● WHAT YOU ARE ASKED TO DO: Search the material below for the string "linecap" and copy each line where it appears.

(RECORDS SHOWN begins)

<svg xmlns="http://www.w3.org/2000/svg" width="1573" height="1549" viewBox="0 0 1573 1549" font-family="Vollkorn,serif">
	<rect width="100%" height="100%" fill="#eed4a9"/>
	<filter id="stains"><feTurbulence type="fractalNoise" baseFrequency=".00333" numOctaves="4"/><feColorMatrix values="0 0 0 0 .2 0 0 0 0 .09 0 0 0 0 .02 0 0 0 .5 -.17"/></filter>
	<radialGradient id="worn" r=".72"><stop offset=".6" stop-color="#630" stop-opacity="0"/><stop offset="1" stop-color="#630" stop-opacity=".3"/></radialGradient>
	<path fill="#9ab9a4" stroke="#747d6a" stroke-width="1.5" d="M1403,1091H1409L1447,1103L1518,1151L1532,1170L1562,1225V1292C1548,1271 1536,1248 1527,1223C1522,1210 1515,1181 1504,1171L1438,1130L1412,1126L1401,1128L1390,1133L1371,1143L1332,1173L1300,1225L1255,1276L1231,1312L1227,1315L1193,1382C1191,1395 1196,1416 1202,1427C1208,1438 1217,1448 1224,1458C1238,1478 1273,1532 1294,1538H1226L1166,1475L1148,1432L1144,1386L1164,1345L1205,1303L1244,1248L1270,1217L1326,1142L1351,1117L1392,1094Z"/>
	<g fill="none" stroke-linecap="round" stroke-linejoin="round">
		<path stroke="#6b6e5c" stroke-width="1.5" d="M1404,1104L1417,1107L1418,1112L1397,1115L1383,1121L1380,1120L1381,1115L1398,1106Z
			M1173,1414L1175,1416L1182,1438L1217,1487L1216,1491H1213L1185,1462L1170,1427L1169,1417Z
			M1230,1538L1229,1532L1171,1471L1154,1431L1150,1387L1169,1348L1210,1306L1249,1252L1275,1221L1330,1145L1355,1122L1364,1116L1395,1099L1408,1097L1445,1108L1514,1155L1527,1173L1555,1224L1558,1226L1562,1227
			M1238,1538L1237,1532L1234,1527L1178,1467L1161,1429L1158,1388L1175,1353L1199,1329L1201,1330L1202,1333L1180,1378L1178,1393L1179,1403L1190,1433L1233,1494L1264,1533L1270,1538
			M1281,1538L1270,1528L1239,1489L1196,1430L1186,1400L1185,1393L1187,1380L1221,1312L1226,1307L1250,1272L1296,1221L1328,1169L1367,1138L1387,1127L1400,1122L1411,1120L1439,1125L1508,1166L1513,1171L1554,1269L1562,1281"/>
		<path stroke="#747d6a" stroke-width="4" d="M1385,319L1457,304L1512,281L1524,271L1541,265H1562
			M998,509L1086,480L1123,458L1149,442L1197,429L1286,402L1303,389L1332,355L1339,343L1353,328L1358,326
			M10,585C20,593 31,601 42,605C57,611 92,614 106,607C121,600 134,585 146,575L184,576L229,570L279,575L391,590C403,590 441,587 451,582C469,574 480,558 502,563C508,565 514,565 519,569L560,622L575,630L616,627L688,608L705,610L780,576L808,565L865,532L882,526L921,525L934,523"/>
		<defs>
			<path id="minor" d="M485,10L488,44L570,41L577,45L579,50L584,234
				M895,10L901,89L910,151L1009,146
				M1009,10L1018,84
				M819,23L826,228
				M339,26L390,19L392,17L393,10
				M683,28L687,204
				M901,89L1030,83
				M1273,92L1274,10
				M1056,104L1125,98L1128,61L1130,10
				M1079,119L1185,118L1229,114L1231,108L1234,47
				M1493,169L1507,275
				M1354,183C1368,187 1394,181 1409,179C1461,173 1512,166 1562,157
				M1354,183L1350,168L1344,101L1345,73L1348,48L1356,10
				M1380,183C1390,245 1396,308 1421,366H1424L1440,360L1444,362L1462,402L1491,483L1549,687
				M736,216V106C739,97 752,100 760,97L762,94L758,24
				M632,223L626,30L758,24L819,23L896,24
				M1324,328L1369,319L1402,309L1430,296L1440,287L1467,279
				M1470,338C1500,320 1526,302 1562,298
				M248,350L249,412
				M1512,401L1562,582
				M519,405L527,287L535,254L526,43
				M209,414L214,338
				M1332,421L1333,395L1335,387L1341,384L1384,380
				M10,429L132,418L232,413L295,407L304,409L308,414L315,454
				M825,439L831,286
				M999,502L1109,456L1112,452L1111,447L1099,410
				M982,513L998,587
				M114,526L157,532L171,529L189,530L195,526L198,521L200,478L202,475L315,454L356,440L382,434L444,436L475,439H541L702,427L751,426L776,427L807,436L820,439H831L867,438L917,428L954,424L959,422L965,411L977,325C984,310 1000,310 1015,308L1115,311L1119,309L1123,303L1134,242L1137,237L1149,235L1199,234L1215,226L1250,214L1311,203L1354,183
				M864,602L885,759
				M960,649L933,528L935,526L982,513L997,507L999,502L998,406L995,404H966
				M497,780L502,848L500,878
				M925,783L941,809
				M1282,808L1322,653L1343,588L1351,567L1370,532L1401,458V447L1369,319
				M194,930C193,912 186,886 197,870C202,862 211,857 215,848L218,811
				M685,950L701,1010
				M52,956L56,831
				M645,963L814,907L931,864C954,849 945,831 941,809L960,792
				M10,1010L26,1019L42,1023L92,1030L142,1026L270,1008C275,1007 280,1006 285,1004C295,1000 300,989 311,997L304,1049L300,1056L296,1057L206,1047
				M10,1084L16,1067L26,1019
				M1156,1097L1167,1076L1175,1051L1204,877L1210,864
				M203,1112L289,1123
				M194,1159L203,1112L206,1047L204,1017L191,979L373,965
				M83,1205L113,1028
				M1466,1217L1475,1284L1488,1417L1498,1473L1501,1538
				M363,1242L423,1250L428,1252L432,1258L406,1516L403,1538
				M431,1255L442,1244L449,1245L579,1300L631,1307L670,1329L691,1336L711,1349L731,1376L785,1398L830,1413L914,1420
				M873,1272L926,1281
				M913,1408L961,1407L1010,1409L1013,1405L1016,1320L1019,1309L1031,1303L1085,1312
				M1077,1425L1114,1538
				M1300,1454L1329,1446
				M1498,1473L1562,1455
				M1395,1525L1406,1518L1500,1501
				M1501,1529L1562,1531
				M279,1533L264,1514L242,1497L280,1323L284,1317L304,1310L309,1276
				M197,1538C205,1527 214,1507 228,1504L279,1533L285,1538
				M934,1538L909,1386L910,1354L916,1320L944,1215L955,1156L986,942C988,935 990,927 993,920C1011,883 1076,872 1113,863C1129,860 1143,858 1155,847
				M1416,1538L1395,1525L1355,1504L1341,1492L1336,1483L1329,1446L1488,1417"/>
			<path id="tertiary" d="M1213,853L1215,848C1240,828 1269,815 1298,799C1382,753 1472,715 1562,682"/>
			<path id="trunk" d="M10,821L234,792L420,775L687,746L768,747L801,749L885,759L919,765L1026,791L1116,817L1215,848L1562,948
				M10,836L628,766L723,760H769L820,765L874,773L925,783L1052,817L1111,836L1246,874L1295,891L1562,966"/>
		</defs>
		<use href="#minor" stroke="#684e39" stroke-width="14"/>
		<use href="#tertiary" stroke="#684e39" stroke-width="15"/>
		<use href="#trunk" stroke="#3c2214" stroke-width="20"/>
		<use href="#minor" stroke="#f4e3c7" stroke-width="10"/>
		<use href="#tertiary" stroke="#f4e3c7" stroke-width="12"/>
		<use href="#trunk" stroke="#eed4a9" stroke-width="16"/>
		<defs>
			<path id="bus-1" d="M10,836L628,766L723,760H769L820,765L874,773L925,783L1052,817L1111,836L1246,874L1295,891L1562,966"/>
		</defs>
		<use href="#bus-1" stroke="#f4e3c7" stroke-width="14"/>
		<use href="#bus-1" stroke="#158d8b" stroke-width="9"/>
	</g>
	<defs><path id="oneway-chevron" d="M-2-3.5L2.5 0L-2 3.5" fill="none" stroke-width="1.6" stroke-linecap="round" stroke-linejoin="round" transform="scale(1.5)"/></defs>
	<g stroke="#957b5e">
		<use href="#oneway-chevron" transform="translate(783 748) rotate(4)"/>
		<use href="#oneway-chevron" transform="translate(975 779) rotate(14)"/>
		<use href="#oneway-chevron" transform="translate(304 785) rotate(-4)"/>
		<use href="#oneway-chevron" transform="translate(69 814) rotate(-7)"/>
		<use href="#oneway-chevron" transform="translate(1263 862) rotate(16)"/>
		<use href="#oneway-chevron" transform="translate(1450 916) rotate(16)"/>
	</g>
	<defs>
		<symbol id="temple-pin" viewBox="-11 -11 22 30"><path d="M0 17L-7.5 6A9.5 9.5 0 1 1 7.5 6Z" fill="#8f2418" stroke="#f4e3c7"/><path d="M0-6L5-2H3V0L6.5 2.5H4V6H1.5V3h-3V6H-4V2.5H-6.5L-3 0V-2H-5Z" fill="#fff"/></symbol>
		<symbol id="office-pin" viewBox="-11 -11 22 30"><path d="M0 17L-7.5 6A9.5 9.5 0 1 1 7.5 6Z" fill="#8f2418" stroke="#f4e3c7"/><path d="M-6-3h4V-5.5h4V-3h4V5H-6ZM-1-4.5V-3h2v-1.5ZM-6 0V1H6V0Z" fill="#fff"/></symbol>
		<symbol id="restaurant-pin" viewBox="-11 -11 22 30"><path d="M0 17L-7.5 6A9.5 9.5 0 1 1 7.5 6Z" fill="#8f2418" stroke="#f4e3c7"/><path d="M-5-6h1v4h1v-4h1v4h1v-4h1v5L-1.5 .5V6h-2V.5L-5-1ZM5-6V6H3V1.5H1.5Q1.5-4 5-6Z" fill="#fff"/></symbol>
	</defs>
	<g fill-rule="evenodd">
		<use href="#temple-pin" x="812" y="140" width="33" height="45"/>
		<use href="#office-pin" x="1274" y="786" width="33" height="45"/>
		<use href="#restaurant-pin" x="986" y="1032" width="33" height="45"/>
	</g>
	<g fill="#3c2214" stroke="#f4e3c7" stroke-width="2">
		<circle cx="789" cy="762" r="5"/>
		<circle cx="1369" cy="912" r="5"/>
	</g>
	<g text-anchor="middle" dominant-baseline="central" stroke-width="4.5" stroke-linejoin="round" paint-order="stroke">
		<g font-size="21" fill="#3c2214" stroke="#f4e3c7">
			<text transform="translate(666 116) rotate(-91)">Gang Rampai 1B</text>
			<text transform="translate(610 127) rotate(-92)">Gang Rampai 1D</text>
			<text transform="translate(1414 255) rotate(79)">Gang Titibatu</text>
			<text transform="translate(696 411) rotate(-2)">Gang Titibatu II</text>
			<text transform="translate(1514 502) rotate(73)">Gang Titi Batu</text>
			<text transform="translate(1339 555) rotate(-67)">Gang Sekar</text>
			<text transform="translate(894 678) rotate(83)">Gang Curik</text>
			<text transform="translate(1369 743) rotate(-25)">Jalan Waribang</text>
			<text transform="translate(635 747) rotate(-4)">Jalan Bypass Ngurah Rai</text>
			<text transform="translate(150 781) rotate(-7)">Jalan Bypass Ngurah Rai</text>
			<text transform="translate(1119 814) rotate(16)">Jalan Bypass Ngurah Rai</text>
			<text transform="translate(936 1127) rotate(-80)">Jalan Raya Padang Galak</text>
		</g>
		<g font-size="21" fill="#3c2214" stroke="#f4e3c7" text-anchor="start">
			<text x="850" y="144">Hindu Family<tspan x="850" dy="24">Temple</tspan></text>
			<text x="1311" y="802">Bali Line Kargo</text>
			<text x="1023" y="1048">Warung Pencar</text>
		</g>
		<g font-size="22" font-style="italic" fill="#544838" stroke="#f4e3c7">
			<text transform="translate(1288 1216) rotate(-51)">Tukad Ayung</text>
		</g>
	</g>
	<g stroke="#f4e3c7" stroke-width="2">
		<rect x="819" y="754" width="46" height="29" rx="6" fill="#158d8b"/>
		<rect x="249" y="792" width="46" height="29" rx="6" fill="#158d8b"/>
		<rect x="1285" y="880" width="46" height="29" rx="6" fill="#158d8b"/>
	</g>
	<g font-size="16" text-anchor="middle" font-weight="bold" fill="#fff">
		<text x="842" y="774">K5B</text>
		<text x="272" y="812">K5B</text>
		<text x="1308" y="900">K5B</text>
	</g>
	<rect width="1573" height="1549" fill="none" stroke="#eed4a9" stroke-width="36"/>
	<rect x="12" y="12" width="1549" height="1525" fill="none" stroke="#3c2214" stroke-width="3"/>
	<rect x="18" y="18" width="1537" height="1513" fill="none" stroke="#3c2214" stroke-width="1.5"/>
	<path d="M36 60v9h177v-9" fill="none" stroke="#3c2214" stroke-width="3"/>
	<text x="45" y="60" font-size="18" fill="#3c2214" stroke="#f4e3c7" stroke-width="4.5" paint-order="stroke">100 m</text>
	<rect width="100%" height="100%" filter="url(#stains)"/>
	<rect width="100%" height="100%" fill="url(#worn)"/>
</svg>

(RECORDS SHOWN ends)

● ANSWER BELOW:
	<g fill="none" stroke-linecap="round" stroke-linejoin="round">
	<defs><path id="oneway-chevron" d="M-2-3.5L2.5 0L-2 3.5" fill="none" stroke-width="1.6" stroke-linecap="round" stroke-linejoin="round" transform="scale(1.5)"/></defs>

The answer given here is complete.